The system starts with user authentication via PIN validation against PostgreSQL, then processes
real-time audio through LiveKit WebRTC to streaming Deepgram STT for transcription.
LangGraph orchestrates the AI conversation flow, coordinating with the selected LLM for intelligent
responses and MCP tools for external operations. The system includes 38 tools for database operations,
calendar integration, and call transfer. Agent Monitor provides real-time observability for tool calls
and voice timing (buffer capture, STT, agent start, first sentence, first audio).

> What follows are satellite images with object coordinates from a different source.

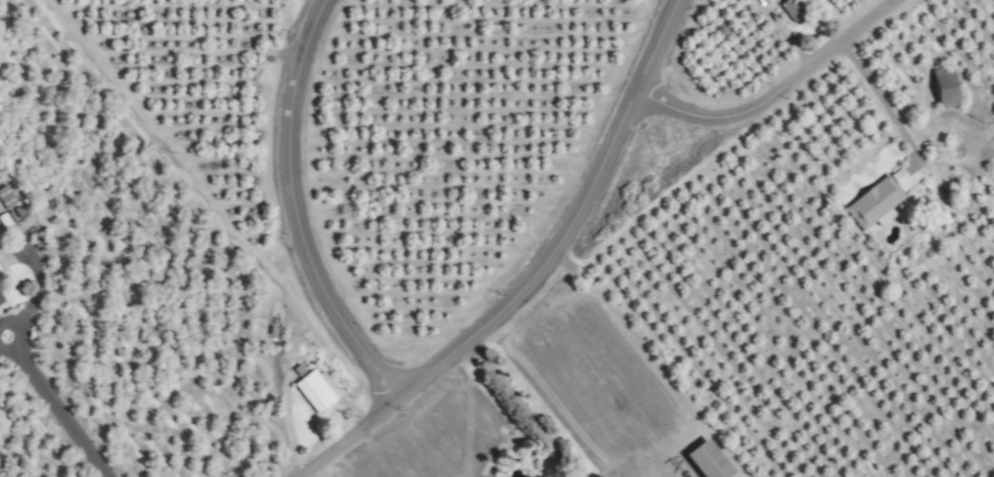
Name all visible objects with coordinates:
building: (789, 9)
building: (942, 87)
road: (777, 93)
road: (883, 104)
building: (5, 198)
building: (872, 203)
road: (295, 209)
road: (537, 276)
building: (314, 389)
road: (56, 403)
road: (523, 409)
building: (703, 460)

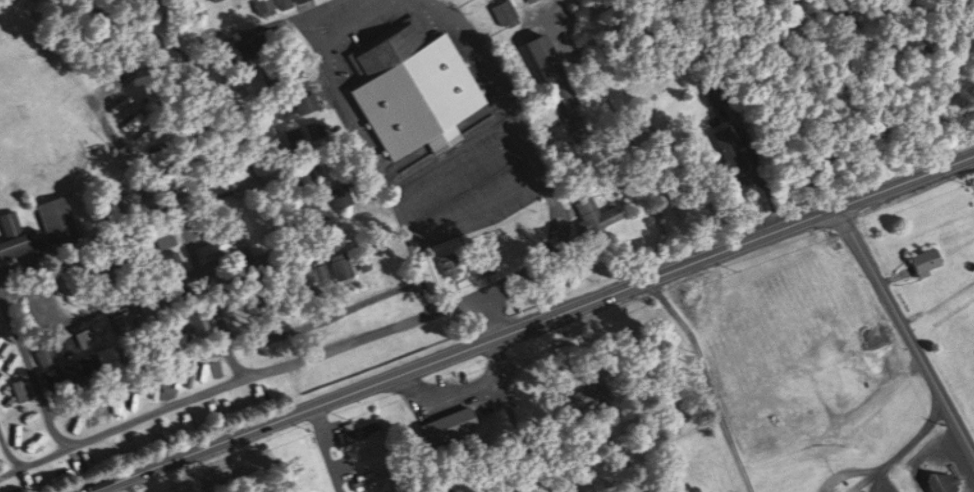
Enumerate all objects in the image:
building: (292, 0)
building: (281, 3)
road: (320, 5)
building: (261, 6)
building: (501, 10)
building: (538, 59)
building: (412, 89)
building: (304, 101)
park: (36, 117)
building: (312, 125)
building: (731, 152)
road: (385, 192)
building: (591, 212)
building: (54, 217)
building: (18, 243)
building: (360, 255)
building: (448, 260)
building: (927, 261)
building: (339, 265)
road: (208, 294)
road: (449, 307)
road: (531, 319)
road: (908, 329)
road: (33, 371)
road: (137, 377)
road: (708, 380)
building: (19, 388)
building: (591, 393)
building: (453, 420)
building: (365, 426)
road: (907, 444)
road: (9, 448)
road: (327, 449)
building: (376, 451)
road: (36, 461)
road: (849, 469)
building: (376, 478)
building: (362, 479)
building: (943, 482)
road: (113, 488)
building: (404, 491)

When a user requests transfer to a human agent, LangGraph detects the intent and initiates a Twilio
API call to bridge the user with a FusionPBX extension. The agent dashboard (JsSIP client) receives
the call, displays user information, and enables live conversation.
TTS supports Deepgram, ElevenLabs, and Cartesia. Sentry provides error monitoring and performance
tracking, while Redis manages session state and audio buffering. All operations use timeout handling
(8s/10s/12s) for Twilio compatibility.